To dopiero zatwardzialosc.
p.s. Dzisiaj bylam z dziecmi w domach centrum, bo mnie corka o to prosila od dawna, chciala sobie tam pochodzic i popatrzec - powiedziala ( pewnie i naciagnac mnie na cos, bo sama miala tylko jakies drobne-ale tego nie mowila) a ja to odwlekalam, ale wczoraj obiecalam jej , ze dzis pojedziemy, wiec dotrzymalam obietnicy, co nie czesto mi sie zdarza. Pojechalam tam dla niej, bo jej obiecalam, zeby sie cieszyla, sama ze swiadomoscia , ze w tym czasie moglabym zrobic wiele w domu, a tak bede chodzic po sklepie. W drodze do sklepu caly czas dzieci madrzyly sie o tym co bylo na szkolce niedzielnej, ze za wszystko trzeba Bogu dziekowac, no ona mowila, ze 24 godziny dziekuje Bogu za wszystko
Depresja i brak dziekczynienia dopadla ja wtedy, gdy nie poszlo po jej mysli, ja nie dalam sie naciagnac, a jej pieniazkow nie starczylo, a wlasciwie to sama nie wiedziala czego chciala.
Pomimo tego, ze nie kupilismy zadnych glupotek niepotrzebnych, to zjedlismy dobre drogie lody, dzieci zjadly przepyszne hamburgery, ktore nawet kupilam na wynos gdy wracalismy, by jeszcze raz zjesc w domu, ale to wszystko juz bylo nie wazne, bo widzimisie sie nie spelnilo.

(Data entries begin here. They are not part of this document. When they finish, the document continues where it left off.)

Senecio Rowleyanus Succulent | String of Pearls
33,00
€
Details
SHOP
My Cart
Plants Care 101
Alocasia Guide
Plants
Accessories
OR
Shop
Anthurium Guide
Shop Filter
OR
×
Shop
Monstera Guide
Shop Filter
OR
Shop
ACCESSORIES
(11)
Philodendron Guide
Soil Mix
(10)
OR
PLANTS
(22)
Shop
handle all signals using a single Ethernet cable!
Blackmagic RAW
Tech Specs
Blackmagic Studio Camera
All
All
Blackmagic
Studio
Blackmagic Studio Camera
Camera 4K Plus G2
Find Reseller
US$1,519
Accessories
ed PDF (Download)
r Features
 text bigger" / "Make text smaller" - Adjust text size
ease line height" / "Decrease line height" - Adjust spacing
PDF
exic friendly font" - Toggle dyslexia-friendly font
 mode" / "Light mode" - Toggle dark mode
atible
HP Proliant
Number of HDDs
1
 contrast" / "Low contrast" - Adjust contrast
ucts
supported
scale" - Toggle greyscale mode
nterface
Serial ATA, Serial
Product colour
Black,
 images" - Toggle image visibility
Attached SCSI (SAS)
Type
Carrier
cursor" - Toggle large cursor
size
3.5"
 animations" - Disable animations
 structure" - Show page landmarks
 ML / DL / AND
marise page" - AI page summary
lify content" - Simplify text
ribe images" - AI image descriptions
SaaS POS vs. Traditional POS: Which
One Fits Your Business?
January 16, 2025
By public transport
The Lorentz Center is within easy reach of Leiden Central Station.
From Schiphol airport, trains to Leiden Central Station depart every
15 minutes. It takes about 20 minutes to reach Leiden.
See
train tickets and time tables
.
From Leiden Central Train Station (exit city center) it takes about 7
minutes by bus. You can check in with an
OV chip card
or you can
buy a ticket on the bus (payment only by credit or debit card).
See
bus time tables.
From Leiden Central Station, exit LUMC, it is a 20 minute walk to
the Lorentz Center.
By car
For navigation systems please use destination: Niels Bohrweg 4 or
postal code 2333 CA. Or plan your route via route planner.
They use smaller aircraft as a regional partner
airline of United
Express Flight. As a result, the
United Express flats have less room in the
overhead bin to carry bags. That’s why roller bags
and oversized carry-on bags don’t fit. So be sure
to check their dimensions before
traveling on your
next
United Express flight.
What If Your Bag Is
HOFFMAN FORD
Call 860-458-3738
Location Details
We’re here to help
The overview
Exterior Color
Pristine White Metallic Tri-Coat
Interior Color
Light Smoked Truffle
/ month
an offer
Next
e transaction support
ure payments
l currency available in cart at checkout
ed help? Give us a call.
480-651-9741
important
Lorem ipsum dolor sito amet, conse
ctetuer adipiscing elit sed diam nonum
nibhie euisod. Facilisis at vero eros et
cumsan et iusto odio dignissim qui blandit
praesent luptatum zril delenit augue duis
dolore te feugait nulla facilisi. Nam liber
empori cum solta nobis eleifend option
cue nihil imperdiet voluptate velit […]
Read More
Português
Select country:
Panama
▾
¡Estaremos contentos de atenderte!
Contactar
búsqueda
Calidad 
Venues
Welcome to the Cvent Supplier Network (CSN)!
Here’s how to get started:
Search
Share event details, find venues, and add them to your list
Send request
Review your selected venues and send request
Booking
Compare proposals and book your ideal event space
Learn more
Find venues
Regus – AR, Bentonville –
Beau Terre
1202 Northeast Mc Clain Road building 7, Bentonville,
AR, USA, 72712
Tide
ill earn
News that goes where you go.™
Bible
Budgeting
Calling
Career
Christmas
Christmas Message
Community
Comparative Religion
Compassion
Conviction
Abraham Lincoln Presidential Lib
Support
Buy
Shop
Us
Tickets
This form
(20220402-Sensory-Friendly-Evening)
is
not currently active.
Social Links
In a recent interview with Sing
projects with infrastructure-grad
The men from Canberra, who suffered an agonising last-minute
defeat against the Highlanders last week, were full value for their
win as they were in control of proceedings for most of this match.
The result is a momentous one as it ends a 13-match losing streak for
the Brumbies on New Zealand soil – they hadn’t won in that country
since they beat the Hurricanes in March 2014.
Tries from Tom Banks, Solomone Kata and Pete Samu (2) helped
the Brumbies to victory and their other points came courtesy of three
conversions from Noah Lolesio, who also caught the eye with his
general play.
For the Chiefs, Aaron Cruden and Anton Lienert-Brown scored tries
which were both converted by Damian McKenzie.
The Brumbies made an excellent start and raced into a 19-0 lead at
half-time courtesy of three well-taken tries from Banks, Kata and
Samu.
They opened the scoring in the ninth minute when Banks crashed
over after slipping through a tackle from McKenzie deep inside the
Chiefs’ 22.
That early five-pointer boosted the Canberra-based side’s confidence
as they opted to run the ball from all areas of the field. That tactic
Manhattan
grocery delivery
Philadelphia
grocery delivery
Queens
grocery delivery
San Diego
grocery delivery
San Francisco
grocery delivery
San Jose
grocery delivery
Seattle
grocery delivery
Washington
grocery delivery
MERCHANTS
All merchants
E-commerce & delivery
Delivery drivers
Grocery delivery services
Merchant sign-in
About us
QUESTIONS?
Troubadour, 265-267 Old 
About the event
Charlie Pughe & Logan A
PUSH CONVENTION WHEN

Jakie nieszczescie i lzy, no po prostu depresja. Mozna miec to co sie pragnelo zawsze i tak byc niezadowolonym, albo widziec to widzimisie, ktore sie nie spelnia. I syn tlumaczyl i ja i przytulalam, nic nie podzialalo tak jak ostre slowa nagany.
p.s.2 zdaje sobie sprawe, ze pisze ostro i ze moge tu urazic innych, ale ja pisze przede wszystkim do siebie.